El Banco de México mantuvo la tasa de interés de referencia en 9.5% en su primera decisión de política monetaria de 2026, contrariando expectativas de mercado que anticipaban un recorte de 25 puntos base. La decisión, tomada por votación dividida 3-2, refleja tensiones internas sobre la estrategia de normalización monetaria.
Argumentos de la mayoría
Los tres miembros que votaron por mantener la tasa argumentaron que la inflación subyacente de servicios permanece elevada en 4.8%, significativamente por encima del objetivo de 3% ± 1%. El componente de servicios ha mostrado resistencia a la baja, impulsado por aumentos salariales superiores a la productividad y demanda interna robusta.
El comunicado de la Junta señala que "los riesgos inflacionarios permanecen sesgados al alza", citando presiones de costos en servicios de educación, salud y vivienda. La inflación general, aunque descendente desde el pico de 2024, se ubica en 4.2%, por encima del rango objetivo.
La mayoría también consideró el contexto internacional, donde la Reserva Federal de Estados Unidos ha señalado cautela sobre recortes adicionales ante resilencia del mercado laboral estadounidense. El diferencial de tasas México-EUA se encuentra en mínimos históricos de 4 puntos porcentuales.
Votos disidentes
Los dos subgobernadores que votaron por recortar 25 puntos base argumentaron que la política monetaria actual es excesivamente restrictiva dado el comportamiento de la inflación general y el anclaje de expectativas. Señalaron que mantener tasas elevadas por tiempo prolongado genera costos económicos desproporcionados.

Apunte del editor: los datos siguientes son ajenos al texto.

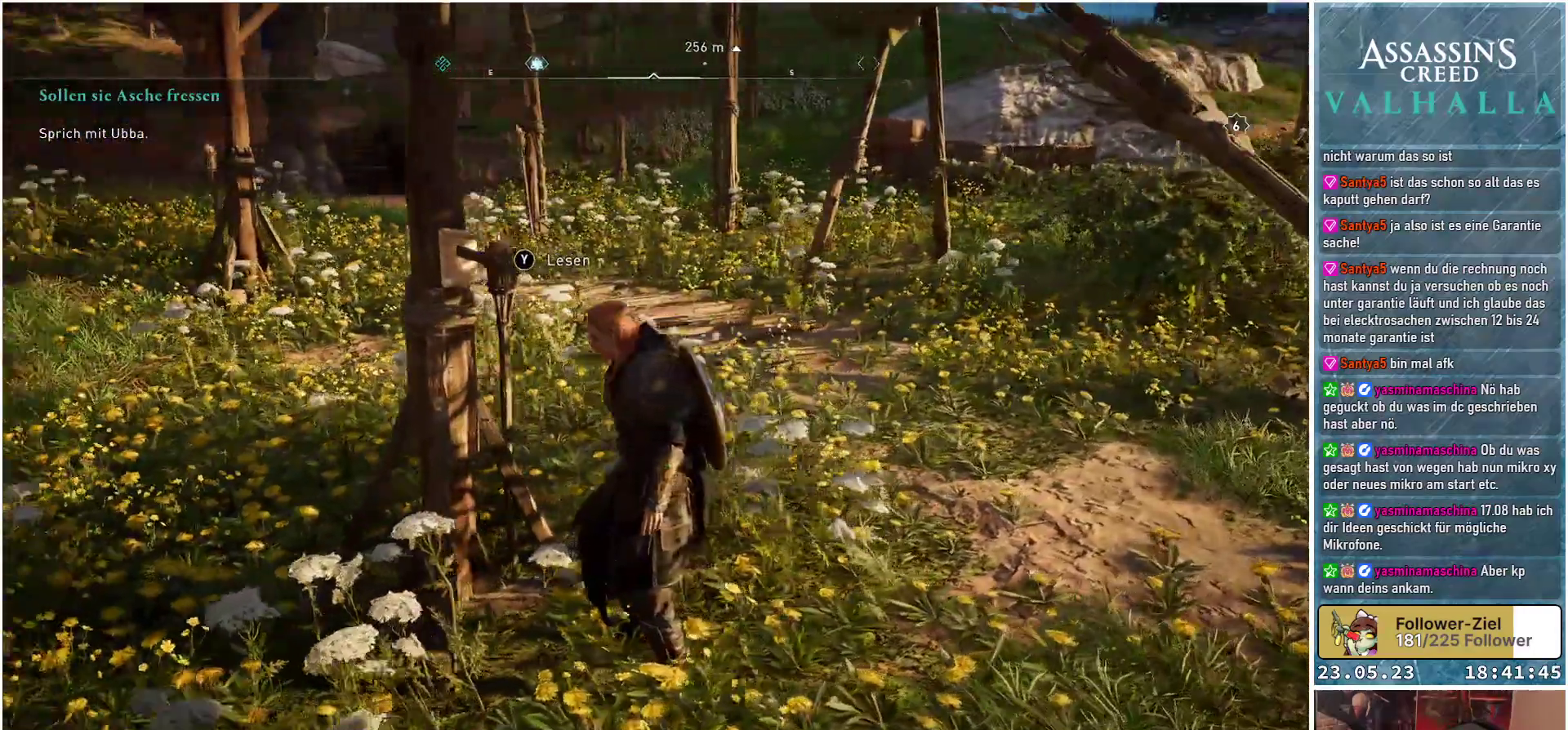
{"buttons": [], "left_stick": "center", "right_stick": "center", "events": [[50, "right_stick", "center"], [200, "Y", "down"], [267, "Y", "up"]]}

En sus votos razonados, los disidentes apuntaron que el crédito al sector privado muestra desaceleración significativa, con crecimiento real negativo en crédito al consumo durante cuatro meses consecutivos. La inversión fija bruta ha perdido dinamismo, y sectores como construcción y comercio reportan contracción.
Reacción de mercados
El peso mexicano se fortaleció 0.8% tras el anuncio, ubicándose en 16.72 por dólar. Los bonos gubernamentales de largo plazo experimentaron ganancias moderadas, con la tasa del bono M a 10 años descendiendo 8 puntos base a 9.15%. La curva de rendimientos se aplanó, reflejando expectativas de política restrictiva prolongada.
Analistas ajustaron sus pronósticos de recortes para 2026. El consenso ahora anticipa reducciones acumuladas de 150 puntos base durante el año, iniciando en marzo, frente a los 200 puntos base proyectados antes de la decisión. La tasa terminal proyectada para diciembre 2026 se ubica en 8.0%.
Contexto macroeconómico
La economía mexicana muestra señales mixtas. El PIB creció 2.1% en 2025, impulsado por inversión vinculada al nearshoring y consumo privado financiado por remesas récord. Sin embargo, la desaceleración del segundo semestre fue notable, con crecimiento trimestral de apenas 0.4% en el cuarto trimestre.
El mercado laboral permanece sólido con desempleo de 2.6%, mínimo histórico. No obstante, la creación de empleo formal se ha desacelerado, y el subempleo ha aumentado. Los salarios reales crecen 4.2% anual, tasa considerada por Banxico como inconsistente con el objetivo inflacionario en ausencia de ganancias equivalentes de productividad.
Perspectivas de política monetaria
La guía prospectiva de Banxico indica que la postura restrictiva se mantendrá "el tiempo necesario" para asegurar convergencia inflacionaria. El banco central revisó al alza su pronóstico de inflación para 2026, de 3.5% a 3.8%, sugiriendo trayectoria de normalización más gradual.
La próxima decisión de política monetaria se anunciará el 27 de marzo, con expectativas de mercado divididas entre mantener y recortar. El dato de inflación de primera quincena de febrero será determinante, particularmente el comportamiento de precios de servicios.